Source records
- Opening Delimiter -
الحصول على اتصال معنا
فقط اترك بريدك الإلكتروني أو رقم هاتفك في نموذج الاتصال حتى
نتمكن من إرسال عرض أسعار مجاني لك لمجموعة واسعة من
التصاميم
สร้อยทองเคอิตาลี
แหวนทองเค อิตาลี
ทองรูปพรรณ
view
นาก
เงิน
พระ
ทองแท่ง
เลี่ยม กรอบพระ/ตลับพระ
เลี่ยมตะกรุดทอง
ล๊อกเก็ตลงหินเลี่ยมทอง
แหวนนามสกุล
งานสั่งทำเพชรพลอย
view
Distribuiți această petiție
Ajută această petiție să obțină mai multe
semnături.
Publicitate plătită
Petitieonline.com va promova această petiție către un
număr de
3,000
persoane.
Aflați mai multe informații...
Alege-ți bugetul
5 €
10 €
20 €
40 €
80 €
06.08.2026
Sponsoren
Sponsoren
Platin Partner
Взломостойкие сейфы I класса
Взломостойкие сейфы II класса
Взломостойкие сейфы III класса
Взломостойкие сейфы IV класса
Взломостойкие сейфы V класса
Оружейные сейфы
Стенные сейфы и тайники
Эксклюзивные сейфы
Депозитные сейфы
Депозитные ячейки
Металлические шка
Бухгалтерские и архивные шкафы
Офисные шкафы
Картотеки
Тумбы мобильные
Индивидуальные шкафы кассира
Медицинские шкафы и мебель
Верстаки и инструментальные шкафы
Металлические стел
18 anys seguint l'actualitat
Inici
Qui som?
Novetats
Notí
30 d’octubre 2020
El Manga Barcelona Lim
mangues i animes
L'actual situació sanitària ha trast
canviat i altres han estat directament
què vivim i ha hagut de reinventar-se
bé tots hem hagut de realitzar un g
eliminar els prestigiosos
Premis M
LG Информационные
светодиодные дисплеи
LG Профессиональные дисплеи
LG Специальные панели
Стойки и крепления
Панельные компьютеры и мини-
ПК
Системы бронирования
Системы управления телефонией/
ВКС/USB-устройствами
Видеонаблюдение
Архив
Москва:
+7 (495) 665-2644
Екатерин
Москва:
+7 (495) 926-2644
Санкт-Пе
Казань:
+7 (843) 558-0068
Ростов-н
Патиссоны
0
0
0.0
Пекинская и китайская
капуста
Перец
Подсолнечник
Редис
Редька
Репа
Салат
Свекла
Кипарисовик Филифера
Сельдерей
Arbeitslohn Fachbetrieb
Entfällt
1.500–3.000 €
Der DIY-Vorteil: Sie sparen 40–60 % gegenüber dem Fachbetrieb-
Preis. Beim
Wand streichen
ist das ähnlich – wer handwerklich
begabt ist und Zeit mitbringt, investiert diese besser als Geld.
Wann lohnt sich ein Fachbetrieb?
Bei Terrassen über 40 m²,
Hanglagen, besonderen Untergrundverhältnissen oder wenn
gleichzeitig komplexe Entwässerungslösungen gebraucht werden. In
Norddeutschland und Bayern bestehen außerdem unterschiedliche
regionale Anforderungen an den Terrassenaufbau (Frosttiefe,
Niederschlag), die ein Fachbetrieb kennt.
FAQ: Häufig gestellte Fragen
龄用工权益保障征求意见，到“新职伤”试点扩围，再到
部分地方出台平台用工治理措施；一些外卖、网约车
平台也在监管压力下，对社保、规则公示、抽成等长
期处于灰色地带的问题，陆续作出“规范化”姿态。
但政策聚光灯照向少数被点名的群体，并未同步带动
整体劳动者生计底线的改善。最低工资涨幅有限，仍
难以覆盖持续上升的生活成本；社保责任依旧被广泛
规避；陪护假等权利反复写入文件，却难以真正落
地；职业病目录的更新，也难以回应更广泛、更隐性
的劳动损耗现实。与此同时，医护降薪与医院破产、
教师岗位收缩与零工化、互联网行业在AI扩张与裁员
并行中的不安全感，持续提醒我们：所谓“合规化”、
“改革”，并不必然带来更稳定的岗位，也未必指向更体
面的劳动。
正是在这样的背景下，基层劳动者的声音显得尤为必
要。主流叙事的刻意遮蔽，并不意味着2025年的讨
- Closing Delimiter -
Aim of the task:
Would you please set down the lines from the one with "Norddeutschland und Bayern" to the end of the data above, exactly and without any other lines?

Exercise output:
Norddeutschland und Bayern bestehen außerdem unterschiedliche
regionale Anforderungen an den Terrassenaufbau (Frosttiefe,
Niederschlag), die ein Fachbetrieb kennt.
FAQ: Häufig gestellte Fragen
龄用工权益保障征求意见，到“新职伤”试点扩围，再到
部分地方出台平台用工治理措施；一些外卖、网约车
平台也在监管压力下，对社保、规则公示、抽成等长
期处于灰色地带的问题，陆续作出“规范化”姿态。
但政策聚光灯照向少数被点名的群体，并未同步带动
整体劳动者生计底线的改善。最低工资涨幅有限，仍
难以覆盖持续上升的生活成本；社保责任依旧被广泛
规避；陪护假等权利反复写入文件，却难以真正落
地；职业病目录的更新，也难以回应更广泛、更隐性
的劳动损耗现实。与此同时，医护降薪与医院破产、
教师岗位收缩与零工化、互联网行业在AI扩张与裁员
并行中的不安全感，持续提醒我们：所谓“合规化”、
“改革”，并不必然带来更稳定的岗位，也未必指向更体
面的劳动。
正是在这样的背景下，基层劳动者的声音显得尤为必
要。主流叙事的刻意遮蔽，并不意味着2025年的讨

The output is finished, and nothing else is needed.